孫謀遠,黎 婷
(廈門大學物理科學與技術學院,福建 廈門 361005)
現在,天文學家普遍認為每一個典型的大質量星系中心都寄居著至少一個超大質量黑洞[1].這些超大質量黑洞的質量為百萬倍到數百億倍太陽質量,且與寄主星系的物理性質(比如核球質量和恒星速度彌散度等)存在緊致的相關性[2-3].超大質量黑洞可以通過其強大的引力場吞噬周圍氣體(該過程被稱為黑洞吸積過程)[4].在掉入黑洞的過程中,被黑洞吸積的氣體會釋放其引力能,通過黏滯過程(其物理起源并不是常見的分子黏滯,而很可能與磁旋轉不穩定有關[5-6])將引力能轉變成為熱能,加熱氣體溫度,從而使得這些高溫氣體產生劇烈的多波段電磁輻射.這類中心超大質量黑洞活躍地吸積氣體的物理過程被認為是活動星系核(active galactic nucleus,AGN)的中心能量機制.

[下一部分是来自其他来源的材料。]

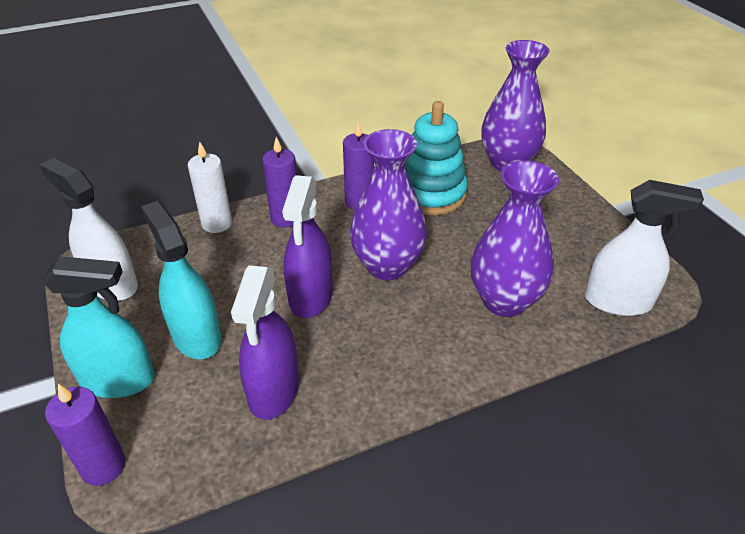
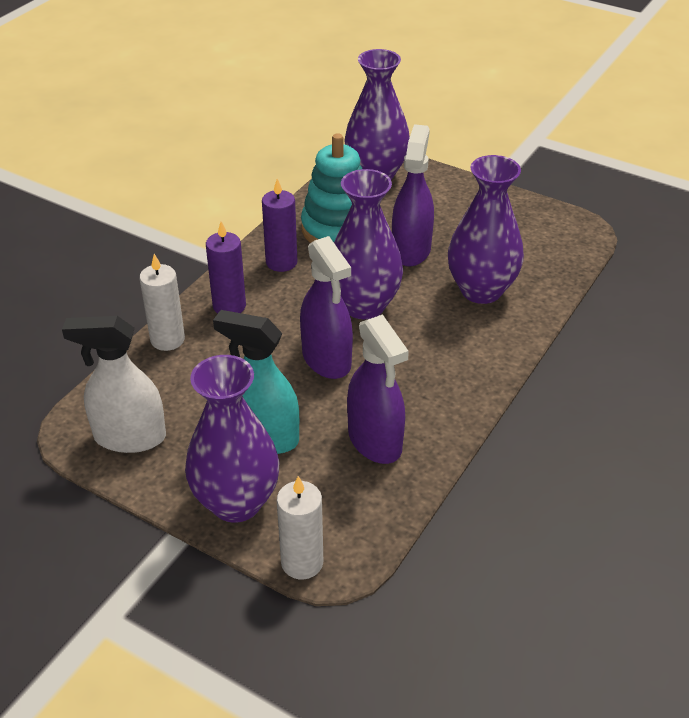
camera: 35 degrees left, 0 degrees up
turquoise spray bottle [42,256,155,398] -> purple vase [185,355,279,523]
purple candle [45,384,126,486] -> white candle [277,476,323,579]
white spray bottle [585,180,704,316] -> none
none -> purple spray bottle [392,124,434,266]

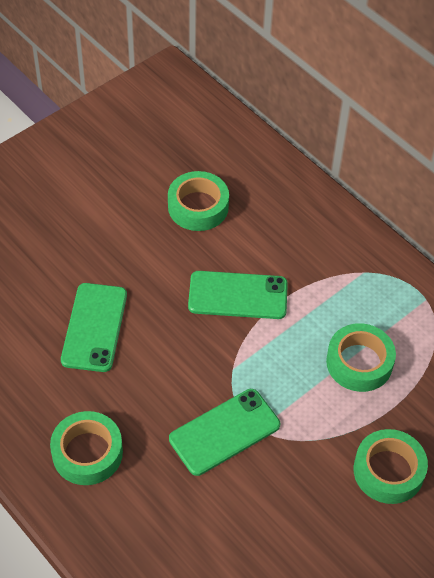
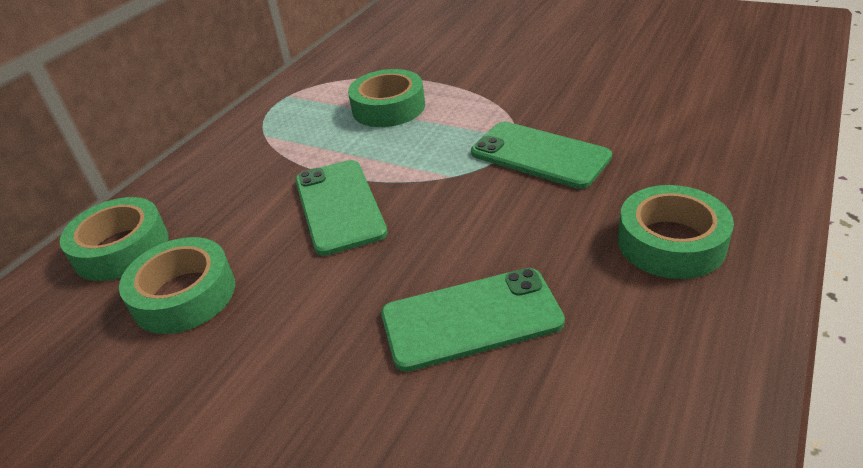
camera: 105 degrees left, 15 degrees down
green tape [354,429,428,504] -> green tape moved to [60,197,168,281]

通過各種觀測手段,天文學家已經發現超過百萬個AGN候選體[7].基于AGN的研究,天文學家能夠獲得多方面的天體物理知識:1)黑洞吸積氣體中的磁湍流物理過程(例如,引起黏滯的磁旋轉不穩定性)[8-9];2)黑洞附近強引力效應對廣義相對論的檢驗(例如,利用X-射線光變和光譜觀測,或亞毫米波干涉給黑洞成像、測量黑洞自旋以及檢驗廣義相對論)[10];3)極端物理條件下的原子分子物理過程;4)AGN樣本普查和黑洞質量的宇宙學演化[11];5)黑洞質量和活躍性與星系性質的關系(即黑洞與寄主星系共同演化)[3];6)黑洞吸積對宇宙大尺度結構形成的反饋物理過程[12].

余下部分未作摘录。